Вход/Регистрация
Горечь войны. Новый взгляд на Первую мировую
вернуться

Фергюсон Ниал

Шрифт:

Трудно поверить, что настроения Адольфа Гитлера разделяли все. Немногое, что известно о пребывании Гитлера в рядах баварской пехоты, указывает на то, что он не был обычным добровольцем. Товарищи по оружию считали его человеком чудаковатым: лишенным чувства юмора и болезненно патриотичным. Он с негодованием воспринял негласное Рождественское перемирие 1914/15 года{937}.

Сравним воспоминание Гитлера о поступлении на действительную службу с историей английского садовника Гарри Финча. Последний записал в дневнике:

12 января 1915 года, вторник. Утром я отправился в Гастингс, пришел на вербовочный пункт на Хэвлок-роуд и вступил в армию Китченера… Прошел медосмотр. Зачислен в 1-ю роту 12-го батальона Королевского Суссекского полка (2-й Саут-Даунский батальон). Вернулся домой с приказом явиться в свой бтн, [расквартированный] в Бексхилле [-он-Си], 18-го. На вербовочном пункте было много желающих вступить в армию.

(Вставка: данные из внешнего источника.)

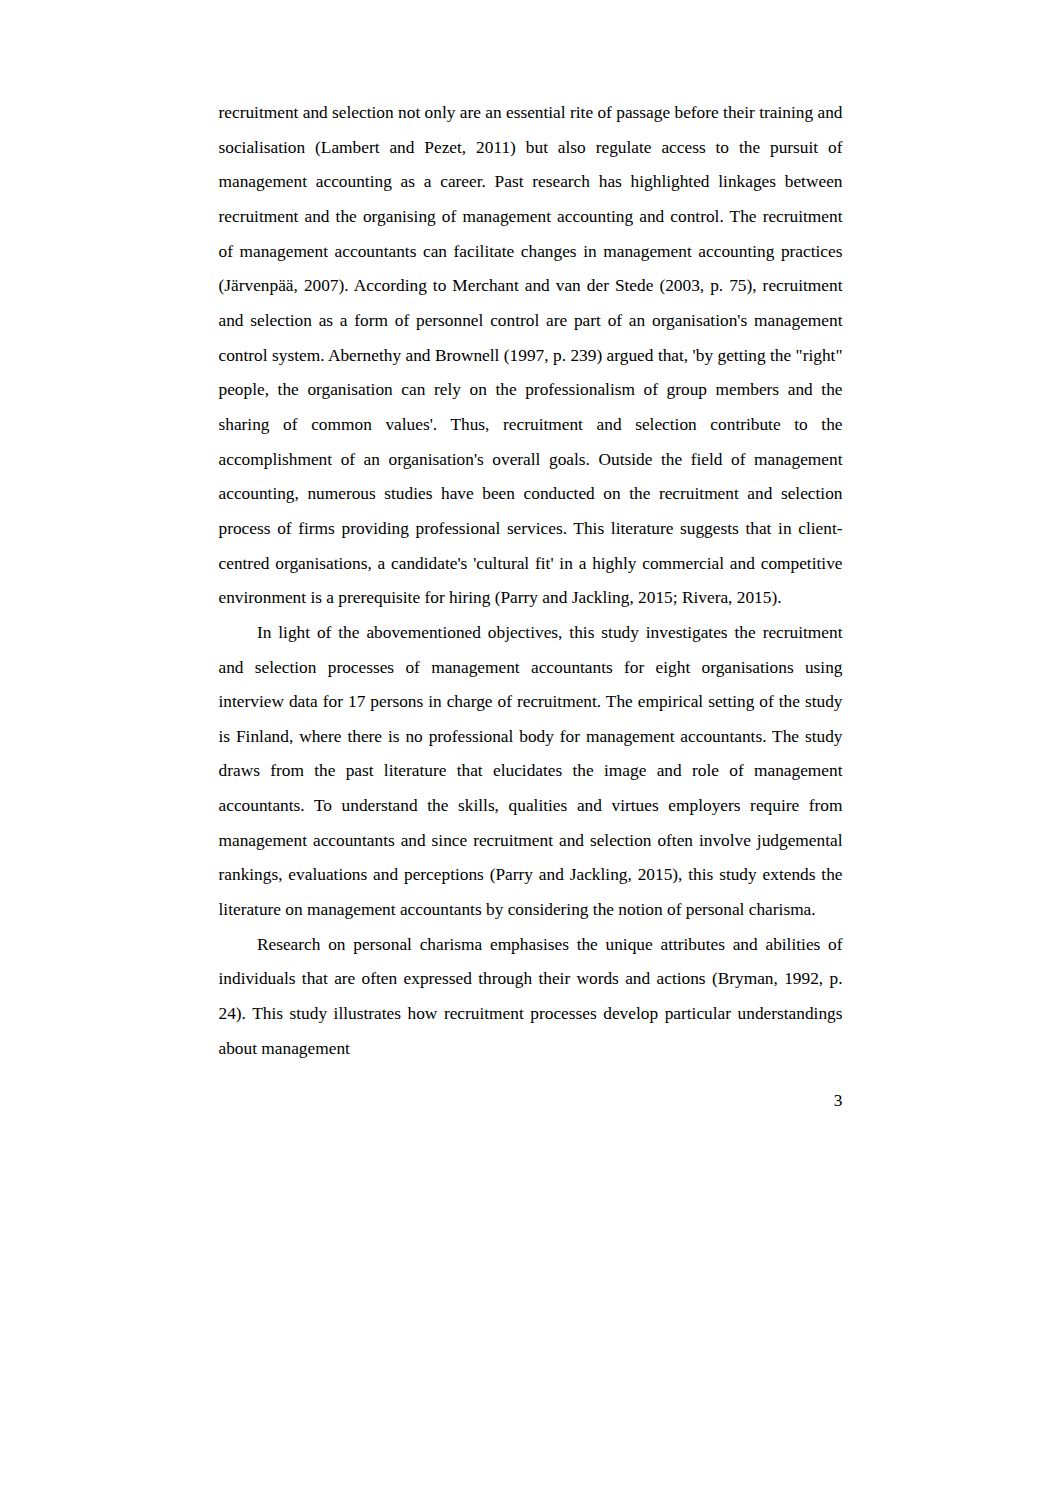recruitment and selection not only are an essential rite of passage before their training and socialisation (Lambert and Pezet, 2011) but also regulate access to the pursuit of management accounting as a career. Past research has highlighted linkages between recruitment and the organising of management accounting and control. The recruitment of management accountants can facilitate changes in management accounting practices (Järvenpää, 2007). According to Merchant and van der Stede (2003, p. 75), recruitment and selection as a form of personnel control are part of an organisation's management control system. Abernethy and Brownell (1997, p. 239) argued that, 'by getting the "right" people, the organisation can rely on the professionalism of group members and the sharing of common values'. Thus, recruitment and selection contribute to the accomplishment of an organisation's overall goals. Outside the field of management accounting, numerous studies have been conducted on the recruitment and selection process of firms providing professional services. This literature suggests that in client-centred organisations, a candidate's 'cultural fit' in a highly commercial and competitive environment is a prerequisite for hiring (Parry and Jackling, 2015; Rivera, 2015).
In light of the abovementioned objectives, this study investigates the recruitment and selection processes of management accountants for eight organisations using interview data for 17 persons in charge of recruitment. The empirical setting of the study is Finland, where there is no professional body for management accountants. The study draws from the past literature that elucidates the image and role of management accountants. To understand the skills, qualities and virtues employers require from management accountants and since recruitment and selection often involve judgemental rankings, evaluations and perceptions (Parry and Jackling, 2015), this study extends the literature on management accountants by considering the notion of personal charisma.
Research on personal charisma emphasises the unique attributes and abilities of individuals that are often expressed through their words and actions (Bryman, 1992, p. 24). This study illustrates how recruitment processes develop particular understandings about management
3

18 января 1915 года, понедельник. Сегодня явился к старшине 1-й роты Картеру… в Бексхилл. Получил пружинный матрас, соломенный тюфяк и три одеяла. Первое впечатление: казарменный язык слегка непристоен. Постель довольно твердая, поэтому спал недолго. Я салага, и кровать, конечно, мне досталась сломанная{938}.

Тон этих сообщений ни в коем случае не указывает на разность национальных характеров. Хотя историки культуры не раз указывали на различную реакцию немцев и бриттов на начало войны{939}, я привел эти свидетельства, чтобы показать, насколько отличалась реакция населения воюющих стран. Разница между Гитлером и Финчем (последний, во время войны дослужившись до сержанта, продвинулся дальше по карьерной лестнице, чем Гитлер) была обусловлена разностью характеров Гитлера и Финча, а не их национальностью.

Толпы и бессилие

Некоторый энтузиазм, несомненно, люди проявляли. Мы вольны отнестись к рассказу Гитлера с недоверием, однако существует и много других, более надежных свидетельств. В 1945 году великий историк-либерал Фридрих Мейнеке подтвердил правоту Гитлера: “Для всех, кто через это прошел, экзальтация [Erhebung] августа 1914 года стала одним из ярчайших воспоминаний… Перед лицом общей опасности разом рухнули все перегородки, разделявшие германский народ…”{940} По горячим следам Мейнеке даже успел написать книгу о “немецкой экзальтации”{941}.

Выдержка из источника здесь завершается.